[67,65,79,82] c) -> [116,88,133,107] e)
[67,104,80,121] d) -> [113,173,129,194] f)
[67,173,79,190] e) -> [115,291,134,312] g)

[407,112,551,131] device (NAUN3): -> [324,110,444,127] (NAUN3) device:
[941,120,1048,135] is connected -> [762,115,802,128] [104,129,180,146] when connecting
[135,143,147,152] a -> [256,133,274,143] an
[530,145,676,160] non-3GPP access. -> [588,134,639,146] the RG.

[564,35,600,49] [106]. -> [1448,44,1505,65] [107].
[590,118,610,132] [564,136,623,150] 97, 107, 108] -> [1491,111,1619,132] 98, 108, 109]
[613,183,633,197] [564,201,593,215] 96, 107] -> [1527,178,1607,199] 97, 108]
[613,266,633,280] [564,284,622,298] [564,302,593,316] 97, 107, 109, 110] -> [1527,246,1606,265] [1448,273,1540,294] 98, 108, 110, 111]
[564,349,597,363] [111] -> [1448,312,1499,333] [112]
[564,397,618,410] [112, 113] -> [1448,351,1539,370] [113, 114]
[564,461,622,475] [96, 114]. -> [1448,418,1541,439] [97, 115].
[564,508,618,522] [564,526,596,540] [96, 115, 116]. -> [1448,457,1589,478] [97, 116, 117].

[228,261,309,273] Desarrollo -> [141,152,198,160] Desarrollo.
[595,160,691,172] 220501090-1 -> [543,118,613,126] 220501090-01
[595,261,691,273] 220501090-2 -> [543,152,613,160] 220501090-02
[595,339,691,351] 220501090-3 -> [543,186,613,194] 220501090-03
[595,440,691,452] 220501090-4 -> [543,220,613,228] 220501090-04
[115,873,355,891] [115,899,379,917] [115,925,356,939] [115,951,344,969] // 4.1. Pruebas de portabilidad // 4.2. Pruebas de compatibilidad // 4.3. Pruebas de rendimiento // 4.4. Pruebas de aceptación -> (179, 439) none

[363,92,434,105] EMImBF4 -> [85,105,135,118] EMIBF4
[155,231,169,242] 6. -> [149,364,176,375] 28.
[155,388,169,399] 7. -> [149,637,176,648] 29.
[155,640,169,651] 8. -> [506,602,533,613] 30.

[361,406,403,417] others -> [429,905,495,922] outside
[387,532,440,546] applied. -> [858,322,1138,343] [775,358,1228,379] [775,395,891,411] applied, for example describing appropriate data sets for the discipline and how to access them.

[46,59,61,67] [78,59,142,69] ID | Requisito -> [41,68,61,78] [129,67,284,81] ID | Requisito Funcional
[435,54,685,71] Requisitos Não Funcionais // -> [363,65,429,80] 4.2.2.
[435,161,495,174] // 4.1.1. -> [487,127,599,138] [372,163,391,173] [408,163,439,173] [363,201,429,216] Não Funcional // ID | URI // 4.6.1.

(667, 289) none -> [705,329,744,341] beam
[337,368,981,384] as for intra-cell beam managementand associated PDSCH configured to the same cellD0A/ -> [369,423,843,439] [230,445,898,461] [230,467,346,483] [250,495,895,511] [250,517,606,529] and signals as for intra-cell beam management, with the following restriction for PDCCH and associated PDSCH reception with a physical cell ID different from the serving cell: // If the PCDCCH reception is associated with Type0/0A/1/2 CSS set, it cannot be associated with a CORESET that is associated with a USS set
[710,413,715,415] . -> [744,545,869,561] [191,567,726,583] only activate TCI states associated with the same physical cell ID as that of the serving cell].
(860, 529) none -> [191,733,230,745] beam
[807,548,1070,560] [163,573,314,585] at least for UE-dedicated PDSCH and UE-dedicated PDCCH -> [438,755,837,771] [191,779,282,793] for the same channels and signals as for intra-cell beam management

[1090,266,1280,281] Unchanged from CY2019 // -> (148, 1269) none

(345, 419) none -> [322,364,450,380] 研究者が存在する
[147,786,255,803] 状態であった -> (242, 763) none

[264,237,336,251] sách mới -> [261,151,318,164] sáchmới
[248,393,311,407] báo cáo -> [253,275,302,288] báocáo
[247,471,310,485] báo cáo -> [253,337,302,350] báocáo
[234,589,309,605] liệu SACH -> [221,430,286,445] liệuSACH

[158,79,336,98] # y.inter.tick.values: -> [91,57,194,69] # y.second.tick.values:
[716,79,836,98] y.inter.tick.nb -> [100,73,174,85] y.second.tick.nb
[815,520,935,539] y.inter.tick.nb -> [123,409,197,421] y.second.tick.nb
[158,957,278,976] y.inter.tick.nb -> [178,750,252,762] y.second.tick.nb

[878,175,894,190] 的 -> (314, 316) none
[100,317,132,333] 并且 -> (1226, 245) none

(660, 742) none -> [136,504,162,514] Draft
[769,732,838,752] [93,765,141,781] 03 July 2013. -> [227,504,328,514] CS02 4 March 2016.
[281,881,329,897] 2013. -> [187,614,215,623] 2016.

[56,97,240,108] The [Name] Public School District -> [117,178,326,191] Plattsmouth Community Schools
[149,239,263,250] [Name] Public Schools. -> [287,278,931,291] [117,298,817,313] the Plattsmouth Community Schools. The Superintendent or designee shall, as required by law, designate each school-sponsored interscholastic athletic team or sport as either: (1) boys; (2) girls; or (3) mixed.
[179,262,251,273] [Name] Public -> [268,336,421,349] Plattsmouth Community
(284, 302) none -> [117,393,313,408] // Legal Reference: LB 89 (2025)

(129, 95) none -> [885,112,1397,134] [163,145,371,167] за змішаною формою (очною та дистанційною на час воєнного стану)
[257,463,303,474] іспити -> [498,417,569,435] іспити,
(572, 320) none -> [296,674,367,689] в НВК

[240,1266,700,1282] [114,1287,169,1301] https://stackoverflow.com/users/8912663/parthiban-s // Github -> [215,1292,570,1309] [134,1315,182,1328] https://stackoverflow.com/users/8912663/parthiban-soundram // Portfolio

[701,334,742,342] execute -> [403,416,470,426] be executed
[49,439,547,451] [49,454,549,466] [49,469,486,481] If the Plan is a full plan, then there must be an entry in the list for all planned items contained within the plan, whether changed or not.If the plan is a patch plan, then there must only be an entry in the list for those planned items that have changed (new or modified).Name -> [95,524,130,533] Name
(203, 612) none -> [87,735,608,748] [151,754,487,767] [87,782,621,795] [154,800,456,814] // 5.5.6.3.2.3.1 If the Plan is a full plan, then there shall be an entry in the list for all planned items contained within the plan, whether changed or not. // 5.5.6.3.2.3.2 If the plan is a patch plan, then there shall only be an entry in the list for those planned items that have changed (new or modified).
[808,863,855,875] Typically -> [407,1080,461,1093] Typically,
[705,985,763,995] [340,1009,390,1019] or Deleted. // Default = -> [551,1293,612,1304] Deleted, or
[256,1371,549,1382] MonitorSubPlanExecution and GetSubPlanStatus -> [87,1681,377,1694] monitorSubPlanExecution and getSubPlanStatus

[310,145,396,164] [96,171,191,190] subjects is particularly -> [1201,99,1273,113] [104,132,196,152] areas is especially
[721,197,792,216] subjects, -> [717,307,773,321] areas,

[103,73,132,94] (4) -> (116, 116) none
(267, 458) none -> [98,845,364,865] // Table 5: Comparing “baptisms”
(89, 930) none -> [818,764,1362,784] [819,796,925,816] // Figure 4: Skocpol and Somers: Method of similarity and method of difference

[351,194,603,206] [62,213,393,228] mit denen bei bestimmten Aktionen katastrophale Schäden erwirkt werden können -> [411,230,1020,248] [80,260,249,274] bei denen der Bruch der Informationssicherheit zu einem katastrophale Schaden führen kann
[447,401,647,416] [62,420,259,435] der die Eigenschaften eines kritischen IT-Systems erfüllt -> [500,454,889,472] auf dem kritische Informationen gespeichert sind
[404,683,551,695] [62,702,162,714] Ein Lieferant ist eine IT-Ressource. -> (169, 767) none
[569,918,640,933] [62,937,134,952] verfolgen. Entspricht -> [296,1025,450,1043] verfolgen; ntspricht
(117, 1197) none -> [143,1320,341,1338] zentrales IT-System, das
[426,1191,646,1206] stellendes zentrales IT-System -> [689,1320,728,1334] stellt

§ Task
Respond with one number, the count of lines of the material that include "full".

§ Problem solution
2